# No Guide Information



## lujan (Feb 10, 2004)

I'm not getting any guide information past about an hour. If feel like I'm back to using the 921. Is anyone else having this problem? Should I call E* or is this a systemwide problem?


----------



## leemathre (Sep 25, 2003)

I am not seeing the probelm on either 942. Before calling E*, I would go into the menu and change the update schedule to a time in the near future.


----------



## jbaker8679 (Jan 12, 2006)

lujan said:


> I'm not getting any guide information past about an hour. If feel like I'm back to using the 921. Is anyone else having this problem? Should I call E* or is this a systemwide problem?


its a software prob and they are working on it till they fix it there isnt anything anybody can do about it trust i have been hearing about it for about 2 weeks and i am having the same prob i am a tech so all we can do is wait sorry


----------



## Thor263 (Mar 5, 2005)

I've experienced this problem twice. I just do a check switch and it downloads new guide data.


----------



## lujan (Feb 10, 2004)

Thor263 said:


> I've experienced this problem twice. I just do a check switch and it downloads new guide data.


I ended up doing that but it screwed up my recording at the time. It ended up recording the same show twice. I don't know how, but when I tried to delete one of the timers, it ended up deleting both of them so I missed about 6 minutes of the movie. Oh well, next time I won't do anything while a recording is currently occurring.


----------



## Thor263 (Mar 5, 2005)

lujan said:


> I ended up doing that but it screwed up my recording at the time. It ended up recording the same show twice. I don't know how, but when I tried to delete one of the timers, it ended up deleting both of them so I missed about 6 minutes of the movie. Oh well, next time I won't do anything while a recording is currently occurring.


Bummer...luckily I have always noticed it when nothing was recording.


----------



## Avillant (May 21, 2004)

When I got home Monday evening, I found that I had no program guides since Sunday evening. With no program guide, I couldn't set up recordings. Everything else worked okay. Upon examination, I found that my 119 signal was down to about 75 and my 110 signal was down to 50 or less. It was futile to try to load any new program guide.

Since it was windy the night before, I found my Dish 500 dish had moved. fixing this and getting my signal back, i was then able to get a program guide and everything else worked normally. I was told that most channels might work with such a low signal, but the program guide requires a signal on 110 of about 70 to work. Probably not your trouble, but worth taking a look.
Tony


----------



## frossie (Jun 8, 2004)

I have had this problem almost every day for the last 10 days now. This is getting seriously annoying as it kills all the timers when it happens.

What happens:

1. The automatic update fails (I have tried all sorts of different times, including when I know for a fact I am getting suitable signal strength in the SD channels).

2. Guide goes blank after the next couple of hours. All upcoming timers go blank. Even manual timers cannot be set (which surely is a misfeature). 

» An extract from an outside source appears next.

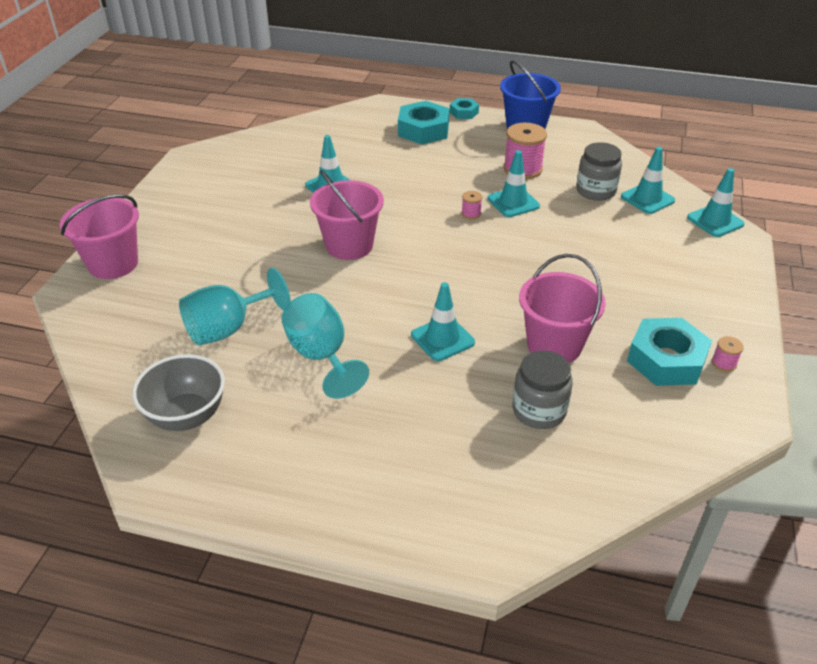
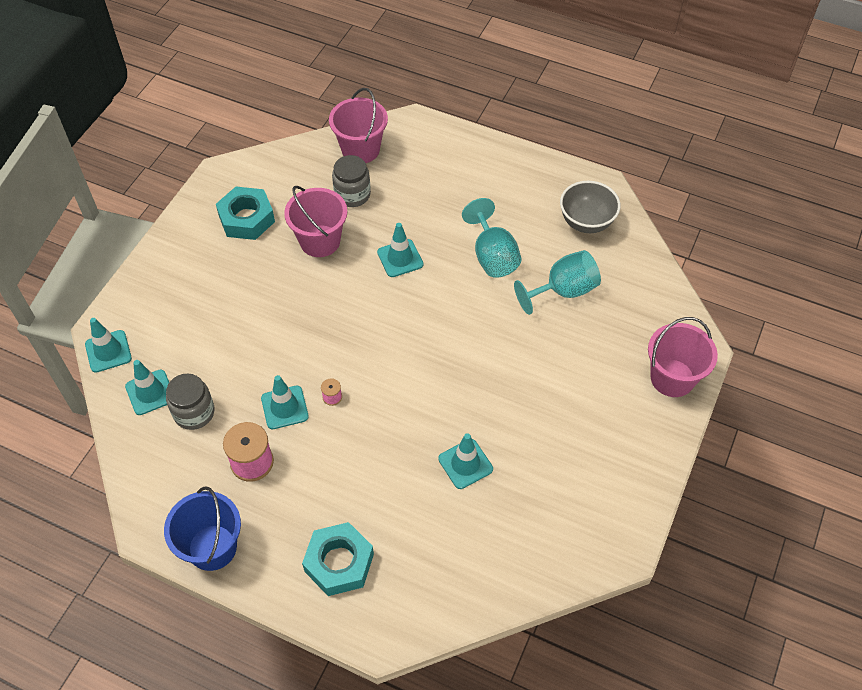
camera: 170 degrees left, 15 degrees up
pink bucket [310,170,384,260] -> pink bucket moved to [329,88,388,163]
turquoise nut [450,98,479,119] -> none
pink spool [712,336,744,372] -> none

3. In that state, if you guide-forward it detects that the program guide is out of date, and asks you to download it. Then either

3a. The progress bar does nothing but it does complete and the timers come back. or
3b. The progress bar does nothing and does not complete but pressing stop makes it do as above after a certain amount of time.

4. This works until the time of the next update in which you are back to step 1. Repeat ad infinitum with increasingly inventive vocabulary.

Rebooting does not help.

I am getting pretty desperate.


----------



## frossie (Jun 8, 2004)

Actually, to follow up on myself although it felt like ten days I am only positive that I got this when I missed a program on Friday morning, so that would be the 5th of May.


----------



## Tom-Tx (May 23, 2005)

I've had this exact same problem before. My receiver hangs up during the update process and thus never completes the cycle. A while ago advanced tech support told me to disable automatic updates which I did. This seemed to work very well. I still got software updates (how I don't know and most of the time I wish I hadn't) and the EPG data was kept up to date. With this last software update, you can no longer disable automatic updates. I'm now back to checking the scheduled timers every day but so far all has been well. If I end up like you (i.e. my previous problem) I most assuredly will be back on the phone and emailing E* top brass for a true fix.

EDIT:
BTW, I have 2 legacy 500 dishes (61.5 for one and 110/119 for the other) with SW21s. Don't know if that had anything to do with the hangup or not.


----------



## frossie (Jun 8, 2004)

Argh this is definitely happening to me on a daily basis now, it's beyond irritating. Ironic that you solved it with using a feature that they removed as soon as my problem started.

I guess I will have to ring up Dish. :-(


----------